Hold the train. I could make out his latecomer’s face, as the doors tintinnabulated and converged. He was smiling. This was the train he needed to catch. This was his quarry. Never mind hindrances that developed, the door being closed, the conductor shuttering his window, the train beginning to move, Hold the train. I wish he’d said something more compelling, such as Behold, the Lord maketh the earth empty, and maketh it waste, turneth it upside down, scattereth abroad the inhabitants thereof.

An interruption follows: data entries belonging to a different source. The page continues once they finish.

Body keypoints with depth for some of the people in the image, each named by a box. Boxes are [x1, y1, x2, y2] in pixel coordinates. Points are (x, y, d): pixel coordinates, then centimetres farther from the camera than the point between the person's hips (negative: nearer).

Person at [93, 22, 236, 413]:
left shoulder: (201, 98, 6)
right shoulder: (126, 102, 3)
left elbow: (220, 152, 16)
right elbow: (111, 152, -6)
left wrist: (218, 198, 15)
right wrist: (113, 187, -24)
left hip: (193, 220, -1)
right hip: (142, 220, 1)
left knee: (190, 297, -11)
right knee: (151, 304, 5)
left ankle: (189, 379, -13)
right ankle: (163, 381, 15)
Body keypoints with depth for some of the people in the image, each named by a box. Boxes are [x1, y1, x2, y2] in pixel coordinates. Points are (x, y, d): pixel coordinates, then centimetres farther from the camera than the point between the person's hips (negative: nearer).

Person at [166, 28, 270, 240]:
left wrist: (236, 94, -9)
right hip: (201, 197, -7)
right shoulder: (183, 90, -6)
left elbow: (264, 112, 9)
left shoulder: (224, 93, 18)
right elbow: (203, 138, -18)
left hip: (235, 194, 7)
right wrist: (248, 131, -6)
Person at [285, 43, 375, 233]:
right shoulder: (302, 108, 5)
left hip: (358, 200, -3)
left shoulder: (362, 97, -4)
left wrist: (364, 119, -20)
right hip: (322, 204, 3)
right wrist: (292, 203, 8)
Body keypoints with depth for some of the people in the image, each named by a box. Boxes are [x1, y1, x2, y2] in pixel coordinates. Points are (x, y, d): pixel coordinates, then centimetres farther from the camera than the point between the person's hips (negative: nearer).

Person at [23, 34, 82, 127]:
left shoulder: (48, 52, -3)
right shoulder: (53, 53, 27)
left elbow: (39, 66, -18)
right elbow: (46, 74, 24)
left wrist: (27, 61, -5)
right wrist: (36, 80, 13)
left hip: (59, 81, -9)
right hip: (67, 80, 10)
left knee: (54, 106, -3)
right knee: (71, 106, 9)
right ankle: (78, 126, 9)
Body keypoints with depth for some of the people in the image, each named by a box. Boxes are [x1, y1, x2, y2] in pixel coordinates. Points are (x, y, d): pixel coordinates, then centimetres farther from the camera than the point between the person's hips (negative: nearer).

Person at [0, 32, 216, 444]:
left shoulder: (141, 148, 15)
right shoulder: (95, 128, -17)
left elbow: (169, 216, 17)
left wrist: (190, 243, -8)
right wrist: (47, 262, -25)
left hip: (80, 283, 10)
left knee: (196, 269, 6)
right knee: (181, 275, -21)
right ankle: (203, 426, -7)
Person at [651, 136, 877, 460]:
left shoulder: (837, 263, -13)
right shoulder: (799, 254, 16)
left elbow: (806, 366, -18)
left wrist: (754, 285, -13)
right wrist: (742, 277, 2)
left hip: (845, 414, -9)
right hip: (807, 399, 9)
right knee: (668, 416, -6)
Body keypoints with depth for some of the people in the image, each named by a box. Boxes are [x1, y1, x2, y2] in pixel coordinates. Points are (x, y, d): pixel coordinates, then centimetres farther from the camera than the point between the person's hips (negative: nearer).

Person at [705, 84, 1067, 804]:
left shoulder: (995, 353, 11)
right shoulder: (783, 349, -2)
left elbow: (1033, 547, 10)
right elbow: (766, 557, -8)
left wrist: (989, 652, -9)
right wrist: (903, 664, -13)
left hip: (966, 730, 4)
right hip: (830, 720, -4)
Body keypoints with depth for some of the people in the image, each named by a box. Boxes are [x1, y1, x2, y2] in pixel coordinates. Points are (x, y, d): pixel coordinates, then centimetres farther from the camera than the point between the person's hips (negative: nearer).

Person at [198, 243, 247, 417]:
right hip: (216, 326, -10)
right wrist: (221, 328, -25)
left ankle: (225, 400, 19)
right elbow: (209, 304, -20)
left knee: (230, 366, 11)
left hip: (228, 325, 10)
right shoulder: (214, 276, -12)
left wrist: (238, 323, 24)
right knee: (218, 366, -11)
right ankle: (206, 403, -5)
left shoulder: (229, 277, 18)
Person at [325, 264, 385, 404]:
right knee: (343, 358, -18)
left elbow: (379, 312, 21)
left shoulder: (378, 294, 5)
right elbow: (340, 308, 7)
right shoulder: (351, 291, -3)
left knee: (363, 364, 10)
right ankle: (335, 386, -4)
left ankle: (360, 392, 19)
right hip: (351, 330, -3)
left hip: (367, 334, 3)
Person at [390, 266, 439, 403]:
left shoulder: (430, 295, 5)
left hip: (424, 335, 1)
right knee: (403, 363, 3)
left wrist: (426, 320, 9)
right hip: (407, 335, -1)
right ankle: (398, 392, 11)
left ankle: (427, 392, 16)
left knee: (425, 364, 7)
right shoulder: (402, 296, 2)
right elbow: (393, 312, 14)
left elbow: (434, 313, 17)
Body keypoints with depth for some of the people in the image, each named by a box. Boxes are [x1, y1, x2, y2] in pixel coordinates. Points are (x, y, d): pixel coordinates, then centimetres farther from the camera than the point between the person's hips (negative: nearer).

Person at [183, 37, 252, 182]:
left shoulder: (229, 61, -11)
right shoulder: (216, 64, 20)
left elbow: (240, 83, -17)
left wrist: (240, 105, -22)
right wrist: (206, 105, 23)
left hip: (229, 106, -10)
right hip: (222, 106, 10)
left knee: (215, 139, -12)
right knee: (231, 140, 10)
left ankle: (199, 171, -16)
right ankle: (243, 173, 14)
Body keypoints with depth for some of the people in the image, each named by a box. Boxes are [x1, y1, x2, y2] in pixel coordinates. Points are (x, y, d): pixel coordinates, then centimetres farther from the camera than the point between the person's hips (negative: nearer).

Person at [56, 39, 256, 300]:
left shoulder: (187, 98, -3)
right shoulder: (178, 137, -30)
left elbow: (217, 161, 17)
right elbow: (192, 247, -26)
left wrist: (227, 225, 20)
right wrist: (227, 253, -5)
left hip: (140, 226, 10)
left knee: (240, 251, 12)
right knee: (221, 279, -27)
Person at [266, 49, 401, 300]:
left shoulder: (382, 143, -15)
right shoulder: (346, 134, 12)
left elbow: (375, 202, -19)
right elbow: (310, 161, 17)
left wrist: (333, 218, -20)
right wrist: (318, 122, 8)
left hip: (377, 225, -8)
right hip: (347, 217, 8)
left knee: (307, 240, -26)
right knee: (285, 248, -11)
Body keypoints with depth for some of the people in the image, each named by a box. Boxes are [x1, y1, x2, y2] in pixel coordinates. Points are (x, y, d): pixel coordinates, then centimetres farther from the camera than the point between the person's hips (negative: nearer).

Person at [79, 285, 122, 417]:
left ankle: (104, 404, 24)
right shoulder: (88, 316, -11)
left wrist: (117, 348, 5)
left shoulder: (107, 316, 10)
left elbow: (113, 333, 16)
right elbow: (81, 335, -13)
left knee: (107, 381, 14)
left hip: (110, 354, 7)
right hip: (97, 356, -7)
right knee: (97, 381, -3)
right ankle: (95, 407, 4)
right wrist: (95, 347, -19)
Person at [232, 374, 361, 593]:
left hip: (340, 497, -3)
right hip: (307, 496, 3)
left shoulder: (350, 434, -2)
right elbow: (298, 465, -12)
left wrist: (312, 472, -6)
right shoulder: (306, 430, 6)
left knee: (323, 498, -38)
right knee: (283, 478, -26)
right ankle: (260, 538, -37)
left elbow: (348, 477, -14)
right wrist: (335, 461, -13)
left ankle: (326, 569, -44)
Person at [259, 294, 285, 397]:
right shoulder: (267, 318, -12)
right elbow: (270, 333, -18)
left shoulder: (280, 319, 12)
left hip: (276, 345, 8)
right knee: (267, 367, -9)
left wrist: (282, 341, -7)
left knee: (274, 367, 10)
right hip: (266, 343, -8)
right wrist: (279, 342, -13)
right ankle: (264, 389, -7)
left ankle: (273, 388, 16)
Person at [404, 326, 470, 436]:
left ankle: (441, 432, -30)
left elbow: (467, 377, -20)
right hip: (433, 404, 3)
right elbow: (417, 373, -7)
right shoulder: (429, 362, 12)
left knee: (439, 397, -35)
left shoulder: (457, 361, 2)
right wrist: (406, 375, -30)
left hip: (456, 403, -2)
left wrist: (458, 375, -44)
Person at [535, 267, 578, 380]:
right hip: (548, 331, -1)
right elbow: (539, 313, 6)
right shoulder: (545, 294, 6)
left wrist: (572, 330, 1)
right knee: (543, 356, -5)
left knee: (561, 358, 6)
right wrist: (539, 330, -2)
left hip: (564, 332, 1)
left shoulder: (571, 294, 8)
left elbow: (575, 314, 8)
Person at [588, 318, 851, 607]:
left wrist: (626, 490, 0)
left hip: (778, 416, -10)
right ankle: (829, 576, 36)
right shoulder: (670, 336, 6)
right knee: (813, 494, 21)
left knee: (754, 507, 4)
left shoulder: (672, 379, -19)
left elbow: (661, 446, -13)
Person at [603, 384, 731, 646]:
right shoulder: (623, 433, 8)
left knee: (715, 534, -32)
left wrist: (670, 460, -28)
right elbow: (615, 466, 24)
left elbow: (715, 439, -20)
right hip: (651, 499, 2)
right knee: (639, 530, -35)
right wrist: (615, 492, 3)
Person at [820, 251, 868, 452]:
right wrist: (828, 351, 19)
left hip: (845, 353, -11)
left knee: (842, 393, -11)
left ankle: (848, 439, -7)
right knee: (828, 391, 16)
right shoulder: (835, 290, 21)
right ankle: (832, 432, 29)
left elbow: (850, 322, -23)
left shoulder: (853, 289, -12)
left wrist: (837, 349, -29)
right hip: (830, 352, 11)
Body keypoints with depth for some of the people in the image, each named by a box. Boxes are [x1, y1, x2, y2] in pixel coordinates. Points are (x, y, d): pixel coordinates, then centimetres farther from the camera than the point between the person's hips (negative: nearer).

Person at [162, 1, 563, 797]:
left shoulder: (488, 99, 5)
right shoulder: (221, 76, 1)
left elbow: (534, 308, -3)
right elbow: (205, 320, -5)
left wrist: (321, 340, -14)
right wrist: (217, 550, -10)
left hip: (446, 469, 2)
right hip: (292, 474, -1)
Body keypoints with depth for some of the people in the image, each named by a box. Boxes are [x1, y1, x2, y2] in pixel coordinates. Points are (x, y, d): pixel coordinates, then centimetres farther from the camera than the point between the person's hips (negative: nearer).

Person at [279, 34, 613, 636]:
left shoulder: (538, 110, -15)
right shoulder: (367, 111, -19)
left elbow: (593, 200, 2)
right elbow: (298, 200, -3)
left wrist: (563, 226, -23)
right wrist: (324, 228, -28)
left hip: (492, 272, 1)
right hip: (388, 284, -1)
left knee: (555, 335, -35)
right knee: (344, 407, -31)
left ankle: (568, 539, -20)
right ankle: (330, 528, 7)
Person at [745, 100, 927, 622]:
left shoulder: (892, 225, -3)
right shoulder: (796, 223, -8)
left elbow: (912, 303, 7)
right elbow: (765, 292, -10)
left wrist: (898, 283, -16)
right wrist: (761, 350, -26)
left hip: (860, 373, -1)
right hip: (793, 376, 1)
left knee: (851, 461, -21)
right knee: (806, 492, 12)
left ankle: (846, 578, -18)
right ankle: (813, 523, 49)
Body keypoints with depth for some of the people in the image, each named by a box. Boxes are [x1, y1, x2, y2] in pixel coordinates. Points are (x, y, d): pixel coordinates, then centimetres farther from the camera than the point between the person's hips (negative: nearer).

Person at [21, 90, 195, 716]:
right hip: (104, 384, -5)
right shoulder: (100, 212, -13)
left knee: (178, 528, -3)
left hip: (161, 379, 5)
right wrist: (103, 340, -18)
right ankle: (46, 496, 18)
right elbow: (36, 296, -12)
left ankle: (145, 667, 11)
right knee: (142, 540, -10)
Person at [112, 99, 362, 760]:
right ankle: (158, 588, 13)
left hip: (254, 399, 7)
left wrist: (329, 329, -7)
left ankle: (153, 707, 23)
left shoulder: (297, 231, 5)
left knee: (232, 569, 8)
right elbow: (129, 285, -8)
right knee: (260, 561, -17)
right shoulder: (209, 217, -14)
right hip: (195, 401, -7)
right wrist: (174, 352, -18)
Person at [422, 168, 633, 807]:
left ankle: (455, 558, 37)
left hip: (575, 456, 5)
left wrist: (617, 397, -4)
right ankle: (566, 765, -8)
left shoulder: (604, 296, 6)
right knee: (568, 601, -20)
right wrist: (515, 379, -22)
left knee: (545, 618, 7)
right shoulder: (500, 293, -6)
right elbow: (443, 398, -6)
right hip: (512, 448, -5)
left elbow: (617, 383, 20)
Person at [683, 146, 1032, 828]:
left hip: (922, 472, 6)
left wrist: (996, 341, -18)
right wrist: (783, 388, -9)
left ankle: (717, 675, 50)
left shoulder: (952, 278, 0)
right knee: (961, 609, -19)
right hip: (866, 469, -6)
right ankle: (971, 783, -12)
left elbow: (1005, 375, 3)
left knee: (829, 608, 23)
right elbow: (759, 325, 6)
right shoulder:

I looked up from the Apologia, saw him smiling. I knew right away. I didn’t want to know. But, like I’ve been trying to tell you, my heart was crenelated with scars of foreknowledge. He was making for that spot where the plates of the two cars abutted. A bisection of chains to keep away the foolhardy. The train lurched forward, I saw the smiler disappear out of the region of my peripheral vision, like a bird of air lifting off. He wore a smile, he grabbed for the chain, got one leg up, his shopping bag went under, there was a silence, there was exertion, he fumbled for the bag slipping down between the cars, there was a span of blackness, there was the third rail, and then he was tumbling after his possessions, down there. Between platform and train. Holy God. The Apologia fell out of my hands. When my sons are grown up, I would ask you, O my friends, to punish them. Just as I saw him lifting off, as in falconry, out of the margin of my weak eyes, I was up off the bench, the train jumped, and there was that awful hydraulic exhalation that means this conveyance is not going to move for a while, this train has met impediment upon the tracks. The entire system of trains, all the hundreds of miles of it, all Gotham knew at once what it had done; its daily imaginings again included gristle, sinew, marrow, plasma. There had been an incident.